## AIM OF THE TASK
Reproduce every one of the records below line for line, changing nothing.

(Extracted data entries)
○ ○ ○ ○

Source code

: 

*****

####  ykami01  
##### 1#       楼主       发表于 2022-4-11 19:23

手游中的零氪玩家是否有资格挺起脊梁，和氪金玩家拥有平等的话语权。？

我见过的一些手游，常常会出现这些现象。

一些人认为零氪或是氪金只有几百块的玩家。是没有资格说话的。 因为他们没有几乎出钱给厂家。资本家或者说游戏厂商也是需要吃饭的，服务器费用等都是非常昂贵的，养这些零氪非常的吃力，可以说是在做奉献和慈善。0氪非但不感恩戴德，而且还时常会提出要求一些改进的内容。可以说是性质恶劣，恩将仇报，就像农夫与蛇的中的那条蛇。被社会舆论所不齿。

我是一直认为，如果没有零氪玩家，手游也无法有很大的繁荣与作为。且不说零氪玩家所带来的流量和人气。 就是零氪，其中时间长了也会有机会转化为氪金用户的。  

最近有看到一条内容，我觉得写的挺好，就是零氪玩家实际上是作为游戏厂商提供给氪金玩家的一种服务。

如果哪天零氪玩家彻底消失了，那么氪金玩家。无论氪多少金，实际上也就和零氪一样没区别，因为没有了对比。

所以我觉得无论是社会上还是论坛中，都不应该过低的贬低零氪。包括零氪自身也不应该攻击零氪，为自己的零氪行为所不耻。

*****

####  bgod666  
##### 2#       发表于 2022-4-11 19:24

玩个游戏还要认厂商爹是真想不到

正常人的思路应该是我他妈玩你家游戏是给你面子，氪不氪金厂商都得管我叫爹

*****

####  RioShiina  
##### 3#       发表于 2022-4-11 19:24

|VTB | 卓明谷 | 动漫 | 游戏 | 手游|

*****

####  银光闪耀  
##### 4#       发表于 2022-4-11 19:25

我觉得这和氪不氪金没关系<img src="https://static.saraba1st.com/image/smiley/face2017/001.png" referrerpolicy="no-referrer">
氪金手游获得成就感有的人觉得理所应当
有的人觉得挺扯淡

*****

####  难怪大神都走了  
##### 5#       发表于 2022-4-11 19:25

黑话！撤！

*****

○ ○ ○ ○

## ANSWER BOX
Source code

: 

*****

####  ykami01  
##### 1#       楼主       发表于 2022-4-11 19:23

手游中的零氪玩家是否有资格挺起脊梁，和氪金玩家拥有平等的话语权。？

我见过的一些手游，常常会出现这些现象。

一些人认为零氪或是氪金只有几百块的玩家。是没有资格说话的。 因为他们没有几乎出钱给厂家。资本家或者说游戏厂商也是需要吃饭的，服务器费用等都是非常昂贵的，养这些零氪非常的吃力，可以说是在做奉献和慈善。0氪非但不感恩戴德，而且还时常会提出要求一些改进的内容。可以说是性质恶劣，恩将仇报，就像农夫与蛇的中的那条蛇。被社会舆论所不齿。

我是一直认为，如果没有零氪玩家，手游也无法有很大的繁荣与作为。且不说零氪玩家所带来的流量和人气。 就是零氪，其中时间长了也会有机会转化为氪金用户的。  

最近有看到一条内容，我觉得写的挺好，就是零氪玩家实际上是作为游戏厂商提供给氪金玩家的一种服务。

如果哪天零氪玩家彻底消失了，那么氪金玩家。无论氪多少金，实际上也就和零氪一样没区别，因为没有了对比。

所以我觉得无论是社会上还是论坛中，都不应该过低的贬低零氪。包括零氪自身也不应该攻击零氪，为自己的零氪行为所不耻。

*****

####  bgod666  
##### 2#       发表于 2022-4-11 19:24

玩个游戏还要认厂商爹是真想不到

正常人的思路应该是我他妈玩你家游戏是给你面子，氪不氪金厂商都得管我叫爹

*****

####  RioShiina  
##### 3#       发表于 2022-4-11 19:24

|VTB | 卓明谷 | 动漫 | 游戏 | 手游|

*****

####  银光闪耀  
##### 4#       发表于 2022-4-11 19:25

我觉得这和氪不氪金没关系<img src="https://static.saraba1st.com/image/smiley/face2017/001.png" referrerpolicy="no-referrer">
氪金手游获得成就感有的人觉得理所应当
有的人觉得挺扯淡

*****

####  难怪大神都走了  
##### 5#       发表于 2022-4-11 19:25

黑话！撤！

*****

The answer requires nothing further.